TV7 juga makin disukai karena pernah
menayangkan Evangalion dan Final Fantasy VII Advent Childern. Gila kan. Oh iya,
Spirit Within juga pernah diputer sih. Pokoknya pada masa itu TV7 pernah disukai
karena tayangan anime yang mewarnai masa remaja kita.
Di atas gw bilang kalo di daerah mungkin gak
bisa menikmati masa kecil dengan menonton tayangan anime karena emang gw pernah
ngalamin. Waktu gw kecil, gw pernah mudik ke kampung halaman gw di Tasikmalaya.
Tayangan di sana masih ngacak gitu. Jadi gak heran kalo misalnya kita lagi
nonton RCTI, tiba-tiba ngeganti sendiri jadi Indosiar. Sampai akhirnya gw sama
sodara gw pergi ke rumah seseorang yang gw gak tau apaan, tapi kita cukup
bilang ke dia tolong ganti ke RCTI, maka dia akan mengganti saluran
frekuensinya ke RCTI. Jadi bisa dibilang satu wilayah itu emang Cuma nyetel
RCTI.

-=-=-=-=-

SOAL A
Salin tanpa perubahan baris-baris dalam daftar, mulai dari baris pertama daftar dan berakhir pada baris yang memuat "28: (184, 105)", dengan kedua baris ujung ikut disalin. Jangan masukkan gambar ke dalam jawaban.
Kutipan bacaan dan daftar data merupakan dua bahan yang terpisah.

-=-=-=-=-

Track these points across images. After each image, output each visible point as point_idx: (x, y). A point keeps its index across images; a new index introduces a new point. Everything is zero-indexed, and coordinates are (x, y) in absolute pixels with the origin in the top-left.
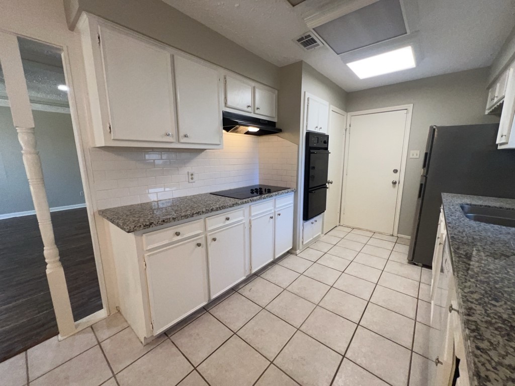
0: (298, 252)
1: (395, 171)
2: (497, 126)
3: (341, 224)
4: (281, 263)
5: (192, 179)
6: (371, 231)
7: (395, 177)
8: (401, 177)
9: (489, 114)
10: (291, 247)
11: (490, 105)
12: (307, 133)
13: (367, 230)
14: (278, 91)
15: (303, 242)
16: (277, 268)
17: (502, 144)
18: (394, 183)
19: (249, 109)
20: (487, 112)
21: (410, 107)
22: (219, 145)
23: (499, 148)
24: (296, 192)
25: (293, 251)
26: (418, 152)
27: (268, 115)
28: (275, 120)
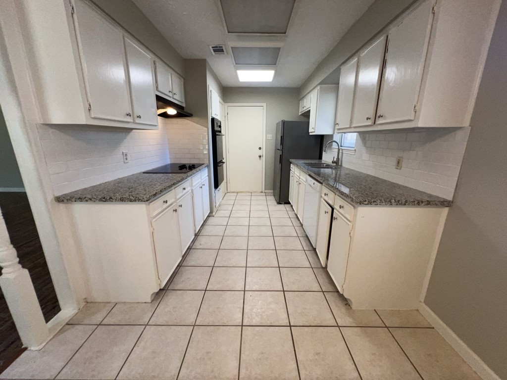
0: (214, 213)
1: (260, 148)
2: (308, 123)
3: (228, 191)
4: (207, 224)
5: (126, 159)
6: (249, 192)
7: (260, 153)
8: (263, 152)
9: (301, 115)
10: (209, 212)
11: (302, 110)
12: (212, 119)
13: (247, 192)
14: (184, 79)
15: (216, 206)
16: (206, 227)
17: (311, 132)
18: (260, 157)
19: (170, 94)
20: (300, 114)
21: (265, 105)
22: (156, 126)
23: (310, 134)
24: (208, 166)
25: (211, 215)
26: (271, 135)
27: (179, 100)
28: (184, 105)
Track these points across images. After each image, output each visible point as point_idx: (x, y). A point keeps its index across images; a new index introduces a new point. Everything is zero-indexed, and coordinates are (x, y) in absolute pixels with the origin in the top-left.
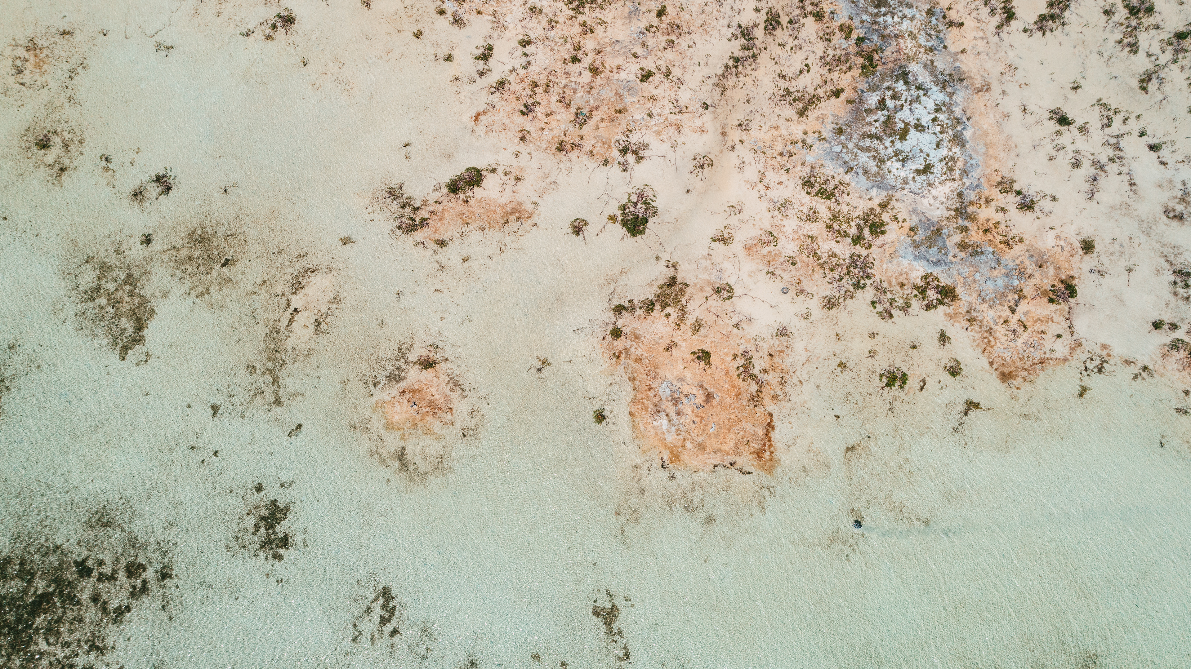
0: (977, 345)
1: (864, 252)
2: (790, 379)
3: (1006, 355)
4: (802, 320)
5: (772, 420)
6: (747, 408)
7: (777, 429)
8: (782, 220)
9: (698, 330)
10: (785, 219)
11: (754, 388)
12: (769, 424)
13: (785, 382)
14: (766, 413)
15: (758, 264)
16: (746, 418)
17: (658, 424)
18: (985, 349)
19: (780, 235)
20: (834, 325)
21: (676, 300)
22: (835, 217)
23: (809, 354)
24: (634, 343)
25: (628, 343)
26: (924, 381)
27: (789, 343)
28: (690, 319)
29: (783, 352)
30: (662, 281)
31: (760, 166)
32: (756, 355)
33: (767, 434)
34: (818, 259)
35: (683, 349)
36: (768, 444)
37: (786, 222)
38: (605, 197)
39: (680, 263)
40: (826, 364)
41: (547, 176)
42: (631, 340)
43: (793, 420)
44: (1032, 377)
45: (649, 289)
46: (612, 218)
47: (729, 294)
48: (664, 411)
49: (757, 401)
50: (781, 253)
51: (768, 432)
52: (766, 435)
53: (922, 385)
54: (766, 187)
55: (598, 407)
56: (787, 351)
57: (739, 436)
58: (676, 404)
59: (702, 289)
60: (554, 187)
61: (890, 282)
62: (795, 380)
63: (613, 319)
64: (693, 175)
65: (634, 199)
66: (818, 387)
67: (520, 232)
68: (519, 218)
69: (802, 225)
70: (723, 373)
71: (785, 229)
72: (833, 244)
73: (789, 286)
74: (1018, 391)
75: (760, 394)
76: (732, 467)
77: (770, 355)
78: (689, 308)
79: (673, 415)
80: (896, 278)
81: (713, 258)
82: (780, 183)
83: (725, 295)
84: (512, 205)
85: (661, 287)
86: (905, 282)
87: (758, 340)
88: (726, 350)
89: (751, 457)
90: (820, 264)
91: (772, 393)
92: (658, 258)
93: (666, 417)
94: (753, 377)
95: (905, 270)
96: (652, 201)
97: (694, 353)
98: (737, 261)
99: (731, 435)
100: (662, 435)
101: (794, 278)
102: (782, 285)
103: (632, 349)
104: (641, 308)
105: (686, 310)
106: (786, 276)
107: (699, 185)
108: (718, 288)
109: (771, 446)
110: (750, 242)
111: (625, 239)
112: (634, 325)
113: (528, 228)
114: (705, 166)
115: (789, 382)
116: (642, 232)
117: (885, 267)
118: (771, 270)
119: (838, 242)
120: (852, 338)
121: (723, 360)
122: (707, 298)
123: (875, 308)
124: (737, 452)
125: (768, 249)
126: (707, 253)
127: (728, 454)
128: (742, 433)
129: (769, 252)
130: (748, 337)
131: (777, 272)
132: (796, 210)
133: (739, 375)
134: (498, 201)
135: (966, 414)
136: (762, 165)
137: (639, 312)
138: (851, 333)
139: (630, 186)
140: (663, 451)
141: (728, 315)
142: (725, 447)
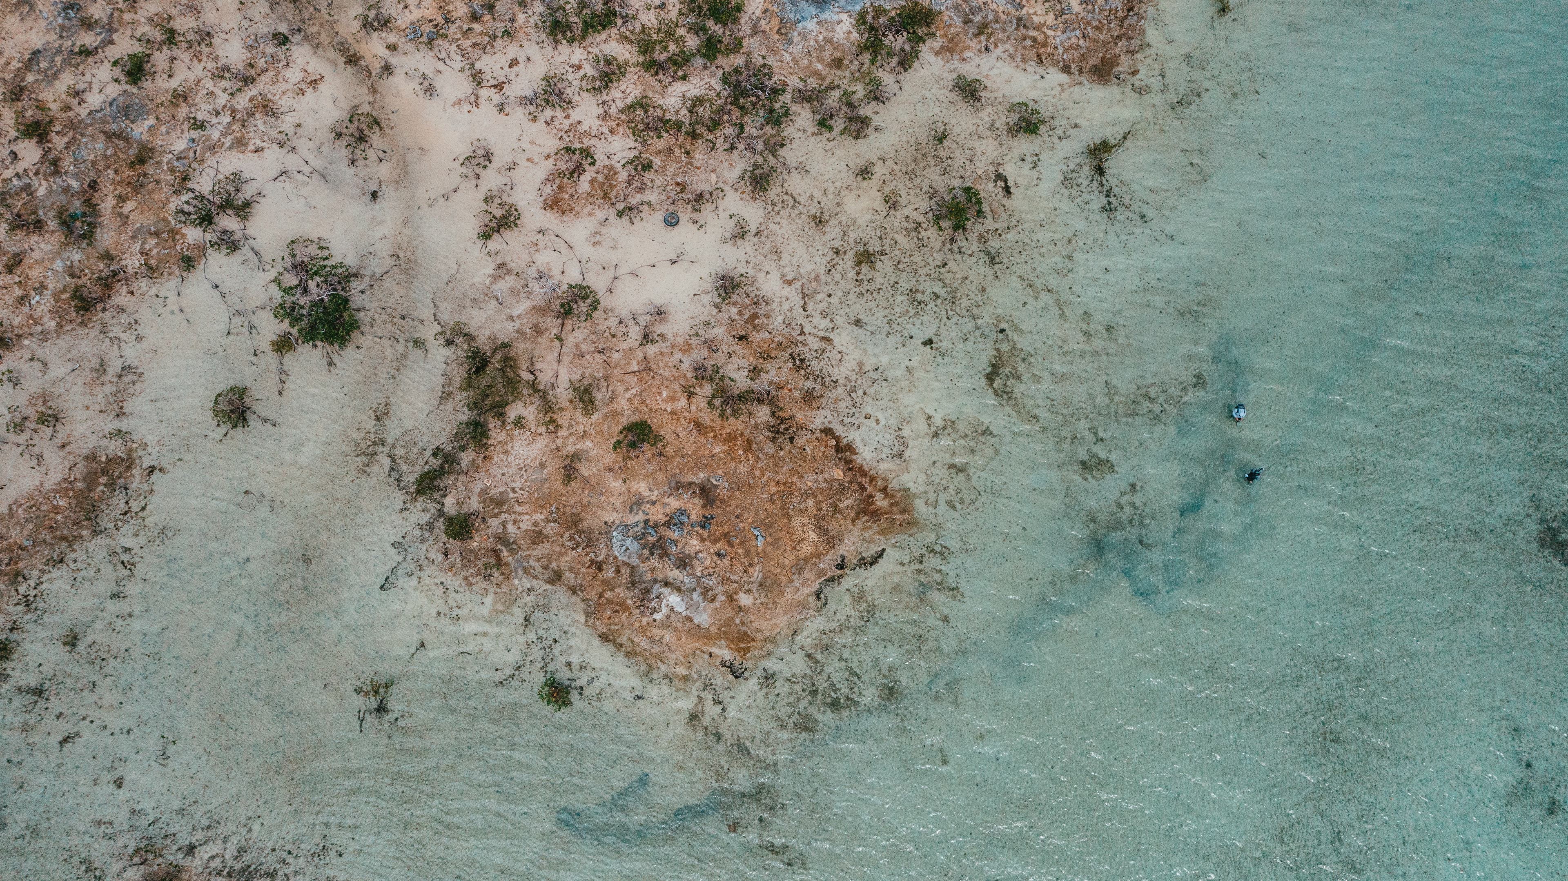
0: (1024, 60)
1: (739, 60)
2: (806, 349)
3: (1074, 40)
4: (740, 242)
5: (838, 439)
6: (782, 453)
7: (858, 445)
8: (567, 117)
9: (592, 402)
10: (571, 111)
11: (763, 414)
12: (838, 449)
13: (802, 361)
14: (818, 434)
15: (591, 214)
16: (793, 472)
17: (665, 610)
18: (1039, 56)
19: (585, 141)
20: (793, 207)
21: (512, 384)
22: (646, 47)
23: (798, 285)
24: (503, 516)
25: (494, 523)
26: (999, 177)
27: (752, 295)
28: (563, 394)
29: (755, 316)
30: (459, 375)
31: (458, 62)
32: (720, 359)
33: (849, 466)
34: (679, 128)
35: (592, 453)
36: (865, 481)
37: (575, 115)
38: (237, 320)
39: (463, 320)
40: (838, 277)
41: (101, 369)
42: (496, 516)
43: (868, 409)
44: (1136, 42)
45: (449, 406)
46: (283, 345)
47: (589, 301)
48: (655, 581)
49: (787, 429)
50: (611, 168)
51: (848, 462)
52: (850, 469)
53: (1003, 184)
54: (495, 86)
55: (539, 679)
56: (763, 309)
57: (812, 511)
58: (665, 554)
59: (538, 331)
60: (130, 377)
61: (816, 74)
62: (814, 343)
63: (433, 507)
64: (361, 163)
65: (291, 280)
66: (858, 323)
67: (135, 506)
68: (111, 485)
69: (605, 98)
70: (694, 433)
71: (584, 127)
72: (679, 88)
73: (672, 208)
74: (1138, 76)
75: (782, 414)
76: (847, 571)
77: (741, 338)
78: (544, 378)
79: (675, 574)
80: (820, 60)
81: (511, 265)
82: (514, 63)
83: (583, 307)
84: (80, 470)
85: (468, 384)
86: (838, 54)
87: (701, 332)
88: (665, 394)
89: (859, 524)
90: (687, 133)
91: (797, 394)
92: (418, 343)
93: (666, 591)
94: (745, 397)
95: (821, 38)
96: (327, 258)
97: (617, 445)
98: (553, 237)
99: (797, 522)
100: (688, 625)
101: (669, 188)
102: (659, 216)
103: (511, 528)
104: (463, 448)
105: (541, 387)
106: (652, 196)
107: (384, 171)
108: (562, 305)
109: (872, 479)
110: (548, 190)
111: (336, 359)
112: (477, 487)
113: (145, 487)
114: (366, 132)
115: (808, 355)
116: (354, 325)
117: (788, 57)
118: (621, 206)
119: (684, 78)
120: (838, 204)
121: (673, 413)
122: (559, 338)
123: (830, 129)
124: (831, 541)
125: (586, 177)
126: (494, 266)
127: (818, 556)
128: (811, 502)
129: (593, 181)
130: (680, 340)
131: (633, 201)
132: (576, 83)
133: (722, 415)
134: (48, 486)
135: (1100, 170)
136: (459, 58)
137: (466, 458)
138: (831, 197)
139: (268, 267)
140: (715, 650)
141: (619, 334)
142: (806, 549)
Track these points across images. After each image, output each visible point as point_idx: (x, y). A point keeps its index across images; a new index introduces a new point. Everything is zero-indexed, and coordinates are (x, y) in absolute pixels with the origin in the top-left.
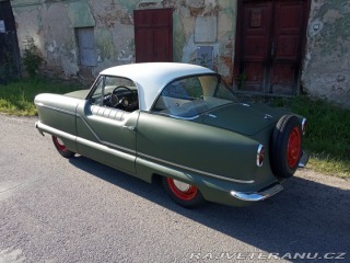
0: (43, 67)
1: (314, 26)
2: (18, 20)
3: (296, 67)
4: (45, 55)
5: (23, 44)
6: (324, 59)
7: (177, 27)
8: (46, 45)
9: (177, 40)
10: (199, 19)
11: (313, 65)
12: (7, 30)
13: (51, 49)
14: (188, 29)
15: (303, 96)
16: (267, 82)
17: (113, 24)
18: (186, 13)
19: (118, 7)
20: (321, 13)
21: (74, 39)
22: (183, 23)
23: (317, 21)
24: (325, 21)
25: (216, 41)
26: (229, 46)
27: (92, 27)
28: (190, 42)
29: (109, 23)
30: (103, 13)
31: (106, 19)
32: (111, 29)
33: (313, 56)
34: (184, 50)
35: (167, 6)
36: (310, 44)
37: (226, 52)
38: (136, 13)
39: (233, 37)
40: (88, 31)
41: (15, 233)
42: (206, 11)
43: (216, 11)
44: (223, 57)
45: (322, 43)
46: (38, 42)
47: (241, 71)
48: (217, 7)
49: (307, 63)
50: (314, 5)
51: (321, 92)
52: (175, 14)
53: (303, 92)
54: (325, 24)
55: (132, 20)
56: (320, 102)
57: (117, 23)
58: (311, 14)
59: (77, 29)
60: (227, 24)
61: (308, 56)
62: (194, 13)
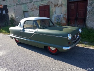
0: (15, 22)
1: (89, 8)
2: (9, 10)
3: (84, 20)
4: (15, 19)
5: (10, 16)
6: (92, 17)
7: (51, 10)
8: (16, 16)
9: (51, 13)
10: (57, 8)
11: (89, 19)
12: (6, 13)
13: (17, 17)
14: (54, 11)
15: (86, 28)
16: (76, 24)
17: (33, 10)
18: (53, 6)
19: (35, 5)
20: (91, 4)
21: (23, 15)
22: (52, 9)
23: (90, 7)
24: (92, 6)
25: (62, 13)
26: (65, 15)
27: (28, 11)
28: (54, 14)
29: (32, 10)
30: (31, 7)
31: (32, 9)
32: (33, 11)
33: (89, 16)
34: (53, 16)
35: (48, 4)
36: (88, 13)
37: (64, 16)
38: (40, 7)
39: (66, 12)
40: (27, 12)
41: (5, 64)
42: (59, 5)
43: (62, 5)
44: (63, 18)
45: (91, 12)
46: (14, 16)
47: (69, 21)
48: (62, 4)
49: (87, 18)
50: (89, 2)
51: (92, 26)
52: (50, 7)
53: (86, 27)
54: (92, 7)
55: (39, 9)
56: (91, 29)
57: (35, 10)
58: (88, 5)
59: (24, 12)
60: (65, 9)
61: (88, 17)
62: (56, 6)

-=-=-=-=-

SOAL B
Ulangi tanpa perubahan bagian kutipan bacaan tentang TV7, mulai dari kata "TV7 juga makin" dan berakhir pada kata "masa remaja kita.".

KOLOM JAWABAN A
Track these points across images. After each image, output each visible point as point_idx: (x, y). A point keeps its index across images; a new index introduces a new point. Everything is zero-indexed, and coordinates are (x, y) in absolute pixels with the origin in the top-left.
0: (298, 252)
1: (395, 171)
2: (497, 126)
3: (341, 224)
4: (281, 263)
5: (192, 179)
6: (371, 231)
7: (395, 177)
8: (401, 177)
9: (489, 114)
10: (291, 247)
11: (490, 105)
12: (307, 133)
13: (367, 230)
14: (278, 91)
15: (303, 242)
16: (277, 268)
17: (502, 144)
18: (394, 183)
19: (249, 109)
20: (487, 112)
21: (410, 107)
22: (219, 145)
23: (499, 148)
24: (296, 192)
25: (293, 251)
26: (418, 152)
27: (268, 115)
28: (275, 120)
0: (214, 213)
1: (260, 148)
2: (308, 123)
3: (228, 191)
4: (207, 224)
5: (126, 159)
6: (249, 192)
7: (260, 153)
8: (263, 152)
9: (301, 115)
10: (209, 212)
11: (302, 110)
12: (212, 119)
13: (247, 192)
14: (184, 79)
15: (216, 206)
16: (206, 227)
17: (311, 132)
18: (260, 157)
19: (170, 94)
20: (300, 114)
21: (265, 105)
22: (156, 126)
23: (310, 134)
24: (208, 166)
25: (211, 215)
26: (271, 135)
27: (179, 100)
28: (184, 105)

KOLOM JAWABAN B
TV7 juga makin disukai karena pernah
menayangkan Evangalion dan Final Fantasy VII Advent Childern. Gila kan. Oh iya,
Spirit Within juga pernah diputer sih. Pokoknya pada masa itu TV7 pernah disukai
karena tayangan anime yang mewarnai masa remaja kita.